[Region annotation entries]

[start]

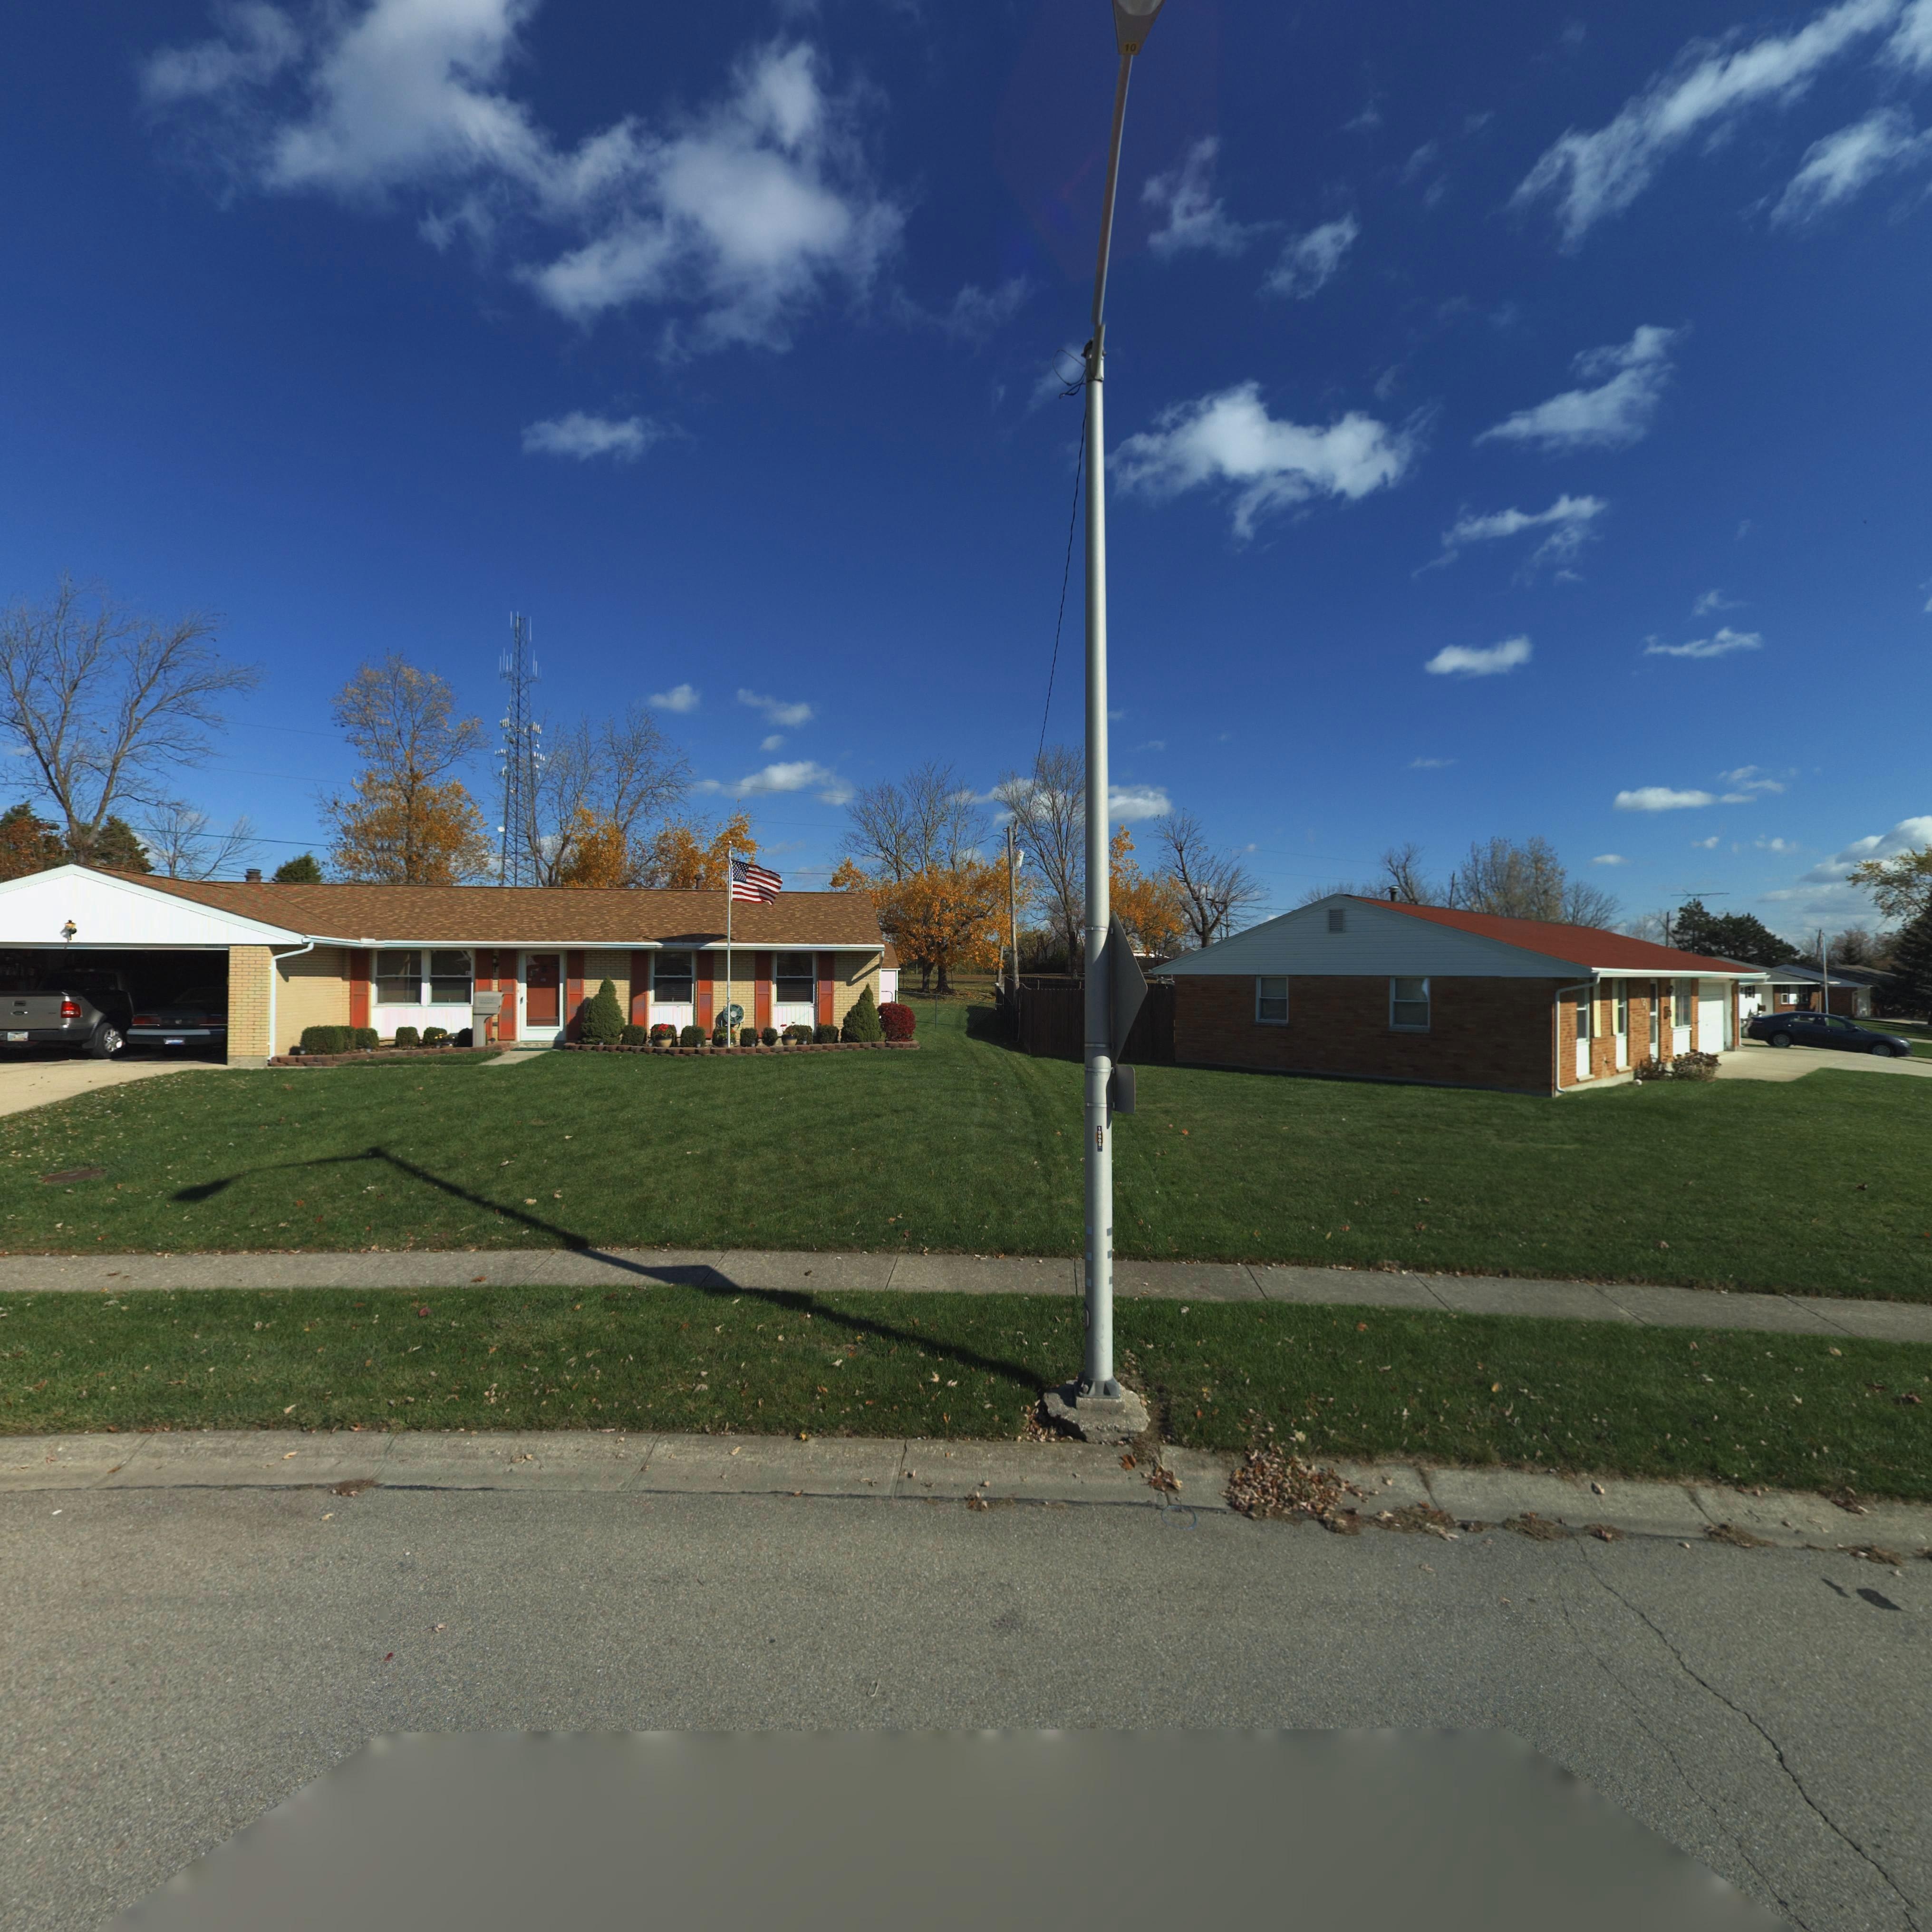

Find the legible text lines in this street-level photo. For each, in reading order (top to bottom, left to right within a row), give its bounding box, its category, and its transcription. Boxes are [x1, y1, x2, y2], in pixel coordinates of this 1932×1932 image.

[204, 944, 219, 948] StreetNumber: 6**5
[479, 997, 494, 1003] StreetNumber: 6685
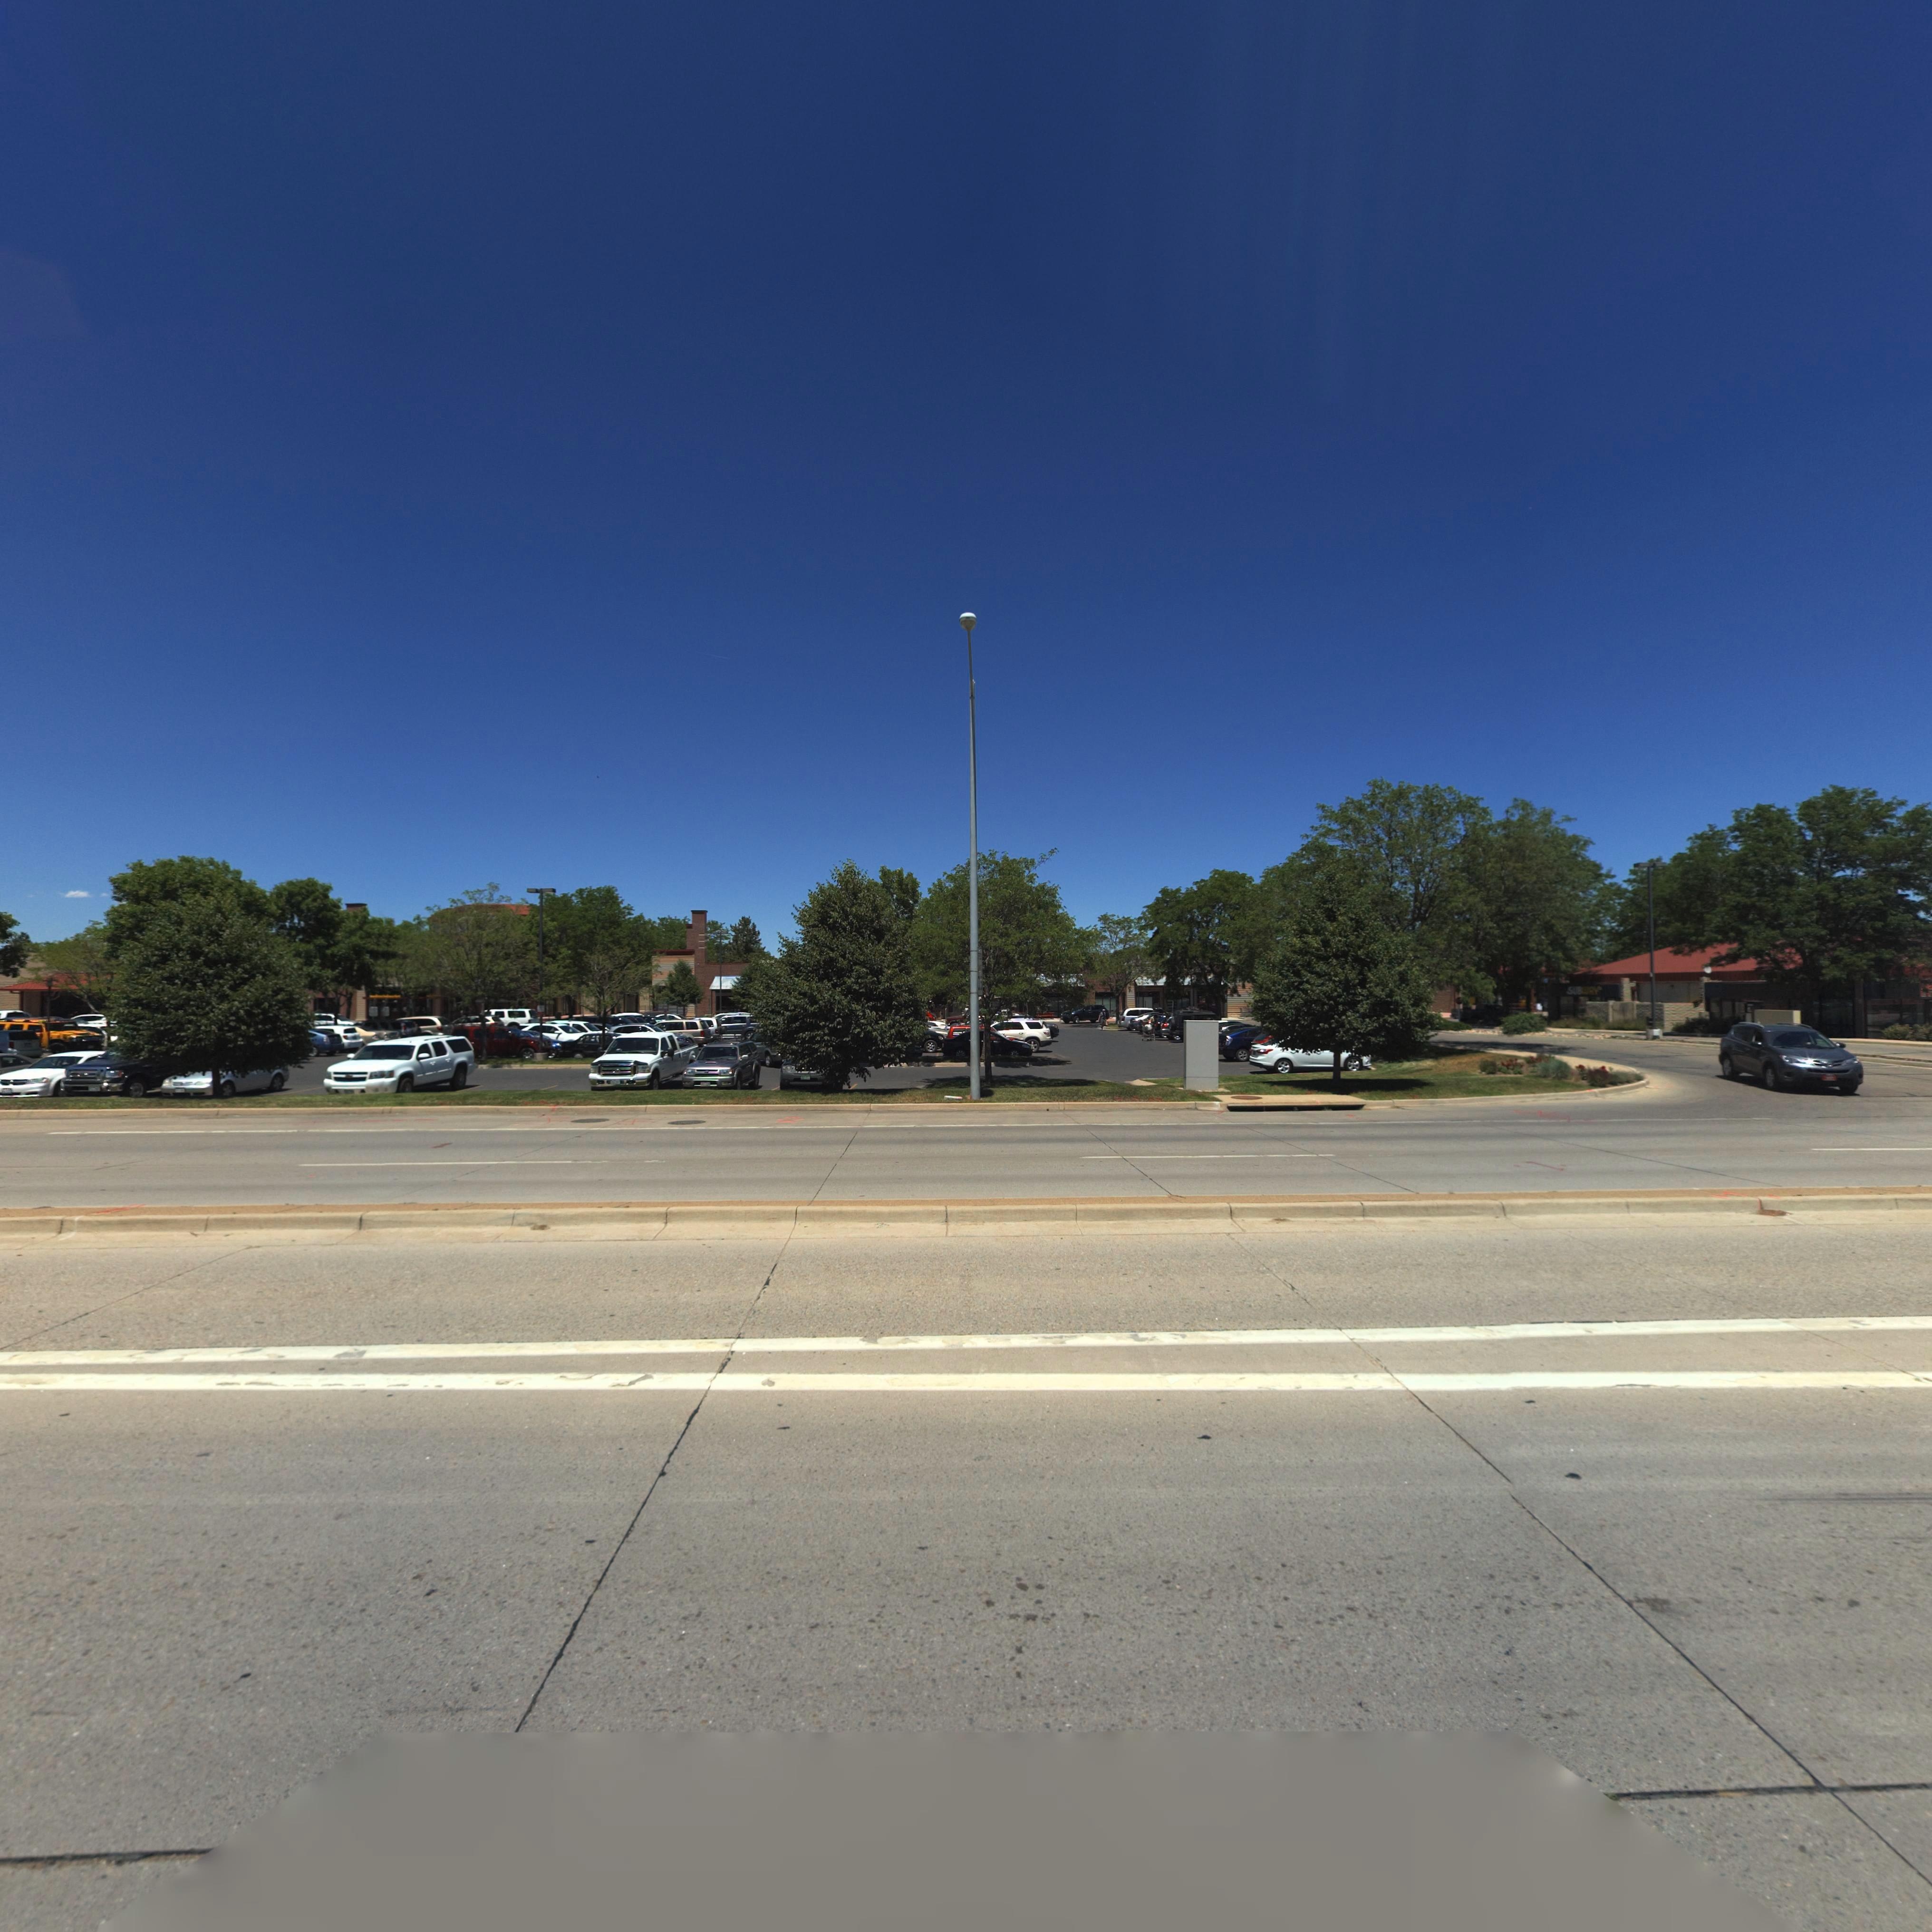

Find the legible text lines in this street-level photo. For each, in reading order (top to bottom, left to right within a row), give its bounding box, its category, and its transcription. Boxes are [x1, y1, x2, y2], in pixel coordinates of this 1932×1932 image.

[1565, 985, 1603, 995] BusinessName: SUBWAY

[end]

Exercise prompt: Copy all of the entries above verbatim, without the pictures.

Correct response:
Find the legible text lines in this street-level photo. For each, in reading order (top to bottom, left to right within a row), give its bounding box, its category, and its transcription. Boxes are [x1, y1, x2, y2], in pixel coordinates of this 1932×1932 image.

[204, 944, 219, 948] StreetNumber: 6**5
[479, 997, 494, 1003] StreetNumber: 6685

Find the legible text lines in this street-level photo. For each, in reading order (top to bottom, left to right within a row), give its bounding box, its category, and its transcription. Boxes are [x1, y1, x2, y2], in pixel coordinates of this 1932×1932 image.

[1565, 985, 1603, 995] BusinessName: SUBWAY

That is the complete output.